(Dataset entries)
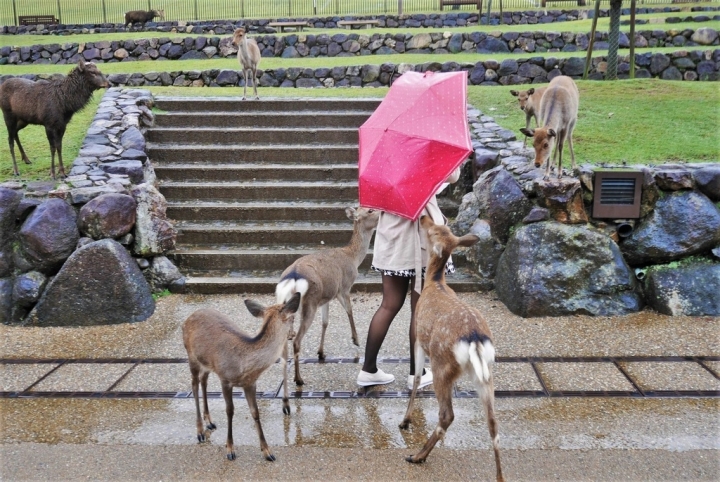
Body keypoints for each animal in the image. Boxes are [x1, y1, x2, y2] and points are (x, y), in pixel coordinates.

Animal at [183, 292, 304, 462]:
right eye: (293, 318)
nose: (292, 334)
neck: (244, 364)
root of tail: (189, 317)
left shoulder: (250, 383)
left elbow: (255, 412)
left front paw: (267, 451)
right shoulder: (225, 379)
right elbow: (230, 411)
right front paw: (230, 449)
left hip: (207, 363)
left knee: (203, 380)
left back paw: (210, 422)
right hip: (191, 355)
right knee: (194, 385)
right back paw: (200, 431)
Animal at [274, 205, 380, 386]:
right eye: (370, 210)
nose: (384, 212)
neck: (353, 257)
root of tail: (293, 277)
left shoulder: (325, 298)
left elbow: (325, 322)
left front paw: (321, 352)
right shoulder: (343, 287)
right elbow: (349, 311)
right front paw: (356, 340)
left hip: (287, 300)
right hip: (310, 302)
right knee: (297, 341)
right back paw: (299, 379)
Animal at [396, 216, 504, 482]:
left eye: (434, 230)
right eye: (441, 228)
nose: (423, 217)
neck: (435, 283)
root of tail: (474, 340)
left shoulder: (418, 337)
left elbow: (416, 379)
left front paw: (405, 421)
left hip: (442, 363)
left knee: (447, 414)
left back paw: (417, 456)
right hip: (485, 372)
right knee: (493, 423)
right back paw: (500, 477)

* [Exercise instructions] An exact copy of all the data above is required; omit any pictures.

* [Reply to the exercise]
Body keypoints for each animal in the image. Boxes are [x1, y1, x2, y2] and points are (x, y), in pixel coordinates.

Animal at [183, 292, 304, 462]:
right eye: (293, 318)
nose: (292, 334)
neck: (244, 364)
root of tail: (189, 317)
left shoulder: (250, 383)
left elbow: (255, 412)
left front paw: (267, 451)
right shoulder: (225, 379)
right elbow: (230, 411)
right front paw: (230, 449)
left hip: (207, 363)
left knee: (203, 380)
left back paw: (210, 422)
right hip: (191, 355)
right knee: (194, 385)
right back paw: (200, 431)
Animal at [274, 205, 380, 386]:
right eye: (370, 210)
nose: (384, 212)
neck: (353, 257)
root of tail: (293, 277)
left shoulder: (325, 298)
left elbow: (325, 322)
left front paw: (321, 352)
right shoulder: (343, 287)
right elbow: (349, 311)
right front paw: (356, 340)
left hip: (287, 300)
right hip: (310, 302)
right knee: (297, 341)
right back paw: (299, 379)
Animal at [396, 216, 504, 482]:
left eye: (434, 230)
right eye: (441, 228)
nose: (423, 217)
neck: (435, 283)
root of tail: (474, 340)
left shoulder: (418, 337)
left elbow: (416, 379)
left front paw: (405, 421)
left hip: (442, 363)
left knee: (447, 414)
left back paw: (417, 456)
right hip: (485, 372)
right knee: (493, 423)
right back paw: (500, 477)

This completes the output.